An expanded and corrected version of this paper will be presented at POPL 2002. A version of this revised paper is currently available as HP Labs technical report 2001-251, which is temporarily available in PostScript here and should eventually appear here. The revised paper is a substantial improvement over what follows below.
Conservative garbage collectors are often maligned with the claim that it is impossible to bound space usage of an application using any form of conservative garbage collection. Empirically, this doesn't seem to be a problem for most desktop applications. The large majority of applications behave perfectly well with a conservative garbage collector. A few applications don't, especially if the collector is too naive. But in those cases, the failure is generally easily detectable during testing, and can be avoided by communicating small amounts of type information to the garbage collector.
We are only aware of one explicitly deallocating program in which replacement of explicit deallocation with conservative garbage collection failed unavoidably. And in that case conservative pointer tracing was not the issue; the program relied on deallocating reachable, but unaccessed memory. Thus no garbage collector could have solved the problem.
But our concern here is not the empirical performance of conservative garbage collection. Instead we would like to prove mathematical bounds on space consumption. The primary goal is to understand why conservative collectors behave well in practice. This also gets us closer to making conservative garbage collectors safe for embedded environments that require hard space bounds.
A more common example, mentioned in [Boehm93] is a simple queue data structure, implemented as a singly linked list, with a head and tail pointer. Elements are inserted into the tail position and removed at the head by advancing a head pointer. Removed elements should be reclaimable by the garbage collector. But a single false pointer to one of the queue elements will prevent any further such reclamation. Thus if the active queue length is intended to be bounded, a conservative collector may arbitrarily increase space consumption as the result of a single false reference.
We make several observations about this example:
An object x is backward-forward reachable from a root r through y iff y is backward-reachable from r and x is reachable from y. x is backward-forward reachable if there is an object y such that x is backward-forward reachable through y. An object is backward-forward reachable if it is backward-forward reachable from any root.

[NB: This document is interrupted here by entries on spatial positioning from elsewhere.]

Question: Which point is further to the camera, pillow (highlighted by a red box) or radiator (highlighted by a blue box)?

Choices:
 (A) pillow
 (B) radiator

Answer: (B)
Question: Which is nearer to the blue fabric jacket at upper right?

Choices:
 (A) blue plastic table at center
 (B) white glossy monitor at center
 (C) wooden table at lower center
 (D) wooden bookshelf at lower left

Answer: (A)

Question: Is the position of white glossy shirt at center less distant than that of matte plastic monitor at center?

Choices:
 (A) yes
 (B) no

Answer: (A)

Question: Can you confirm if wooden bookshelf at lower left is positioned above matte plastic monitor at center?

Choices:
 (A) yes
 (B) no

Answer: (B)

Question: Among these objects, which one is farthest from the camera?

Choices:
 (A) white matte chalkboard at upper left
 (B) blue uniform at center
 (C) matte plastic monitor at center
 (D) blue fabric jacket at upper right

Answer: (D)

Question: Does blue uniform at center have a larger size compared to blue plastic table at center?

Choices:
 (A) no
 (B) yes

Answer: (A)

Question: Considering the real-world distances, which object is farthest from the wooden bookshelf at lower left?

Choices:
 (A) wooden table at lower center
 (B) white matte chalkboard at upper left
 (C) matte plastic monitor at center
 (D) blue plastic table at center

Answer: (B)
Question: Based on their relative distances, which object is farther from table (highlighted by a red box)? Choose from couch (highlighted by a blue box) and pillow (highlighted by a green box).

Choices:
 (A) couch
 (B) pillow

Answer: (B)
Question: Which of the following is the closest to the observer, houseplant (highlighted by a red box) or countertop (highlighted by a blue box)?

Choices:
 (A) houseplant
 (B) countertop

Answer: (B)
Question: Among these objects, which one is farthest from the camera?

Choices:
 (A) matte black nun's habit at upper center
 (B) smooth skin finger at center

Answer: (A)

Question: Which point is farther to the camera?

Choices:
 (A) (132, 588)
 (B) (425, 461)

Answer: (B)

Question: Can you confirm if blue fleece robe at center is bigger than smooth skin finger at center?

Call a data structure, i.e. a set of objects, circular if, for any two objects x and y in the set, y is reachable from x if and only if x is reachable from y, i.e. an object is forward-reachable from another if and only if it is backward-reachable. Data structures, such as doubly linked lists or trees with parent pointers, that maintain back-pointers corresponding to all forward pointers are a particular instance of this. Theorem If a program only builds circular data structures then the set of backward-forward reachable objects is the set of reachable objects.
Proof Trivial.
Theorem If a program is purely functional, then the set of all objects S backward-forward reachable from a root r through an object y, was at some point reachable from a single root.
Proof The object y must have been accessible through a root at some point. Since objects are not changed, all of S was reachable through y at that point.
We define a data structure to be GC-robust if it satisfies the conclusion of the preceding theorem, that is if all objects backward-forward from a root were at some point reachable from a root. Both data structures created by functional programs and circular data structures are GC-robust.
Conjecture All common data structures, except the straight-forward implementation of singly-linked queues, are GC robust.
Theorem Consider a conservative garbage collector which misinterprets a single arbitrary integer a as pointer. The set of all objects S that are "reachable" from a, i.e. that are reachable from the object containing address a, were at some point backward-forward reachable from a single root.
Proof Consider the latest modification or creation time t of any object y in S. Clearly at that point y was pointed to by a root r. Let x be the object "pointed to" by a. At time t, x was backward-reachable from y, since y is in S and all elements of S were reachable from x. (Recall that no elements of S where modified after time t.) Thus S was backward-forward reachable from r at time t.
Corollary If a program uses only GC-robust data structures, and the number of pointers misidentified by a garbage collector is bounded (e.g. because only the stack is scanned conservatively, and its depth is bounded, or because only the top stack frame is scanned conservatively), then the extra space returned by conservative pointer scanning is bounded by a constant times the maximal amount of live memory.
Proof Follows trivially from the preceding theorem and the definition of GC-robustness. Each misidentified pointer retains a data structure that was backward-forward reachable, and hence reachable at some point during program execution. Thus the memory retained by a single misidentified pointer is bounded by the maximal amount of live memory used during program execution.
The above Corollary gives a rather extreme bound on excess memory retention, but a bound nonetheless. The bound itself may be sufficient to give hard guarantees in a few cases (e.g. if only a single stack frame is conservatively scanned, and/or the program maintains many disconnected data structures, only one of which can be retained by a false reference. In any case, it helps to explain why real conservatively collected programs don't grow without bounds, and rarely retain significant amounts of extra memory.
[Boehm93] Boehm, H., and M. Weiser, "Garbage Collection in an Uncooperative Environment", Software Practice & Experience, September 1988, pp. 807-820.
[Wentworth90] E. P. Wentworth, "Pitfalls of Conservative Garbage Collection", Software Practice and Experience 20(7), July 1990, pp. 719-727.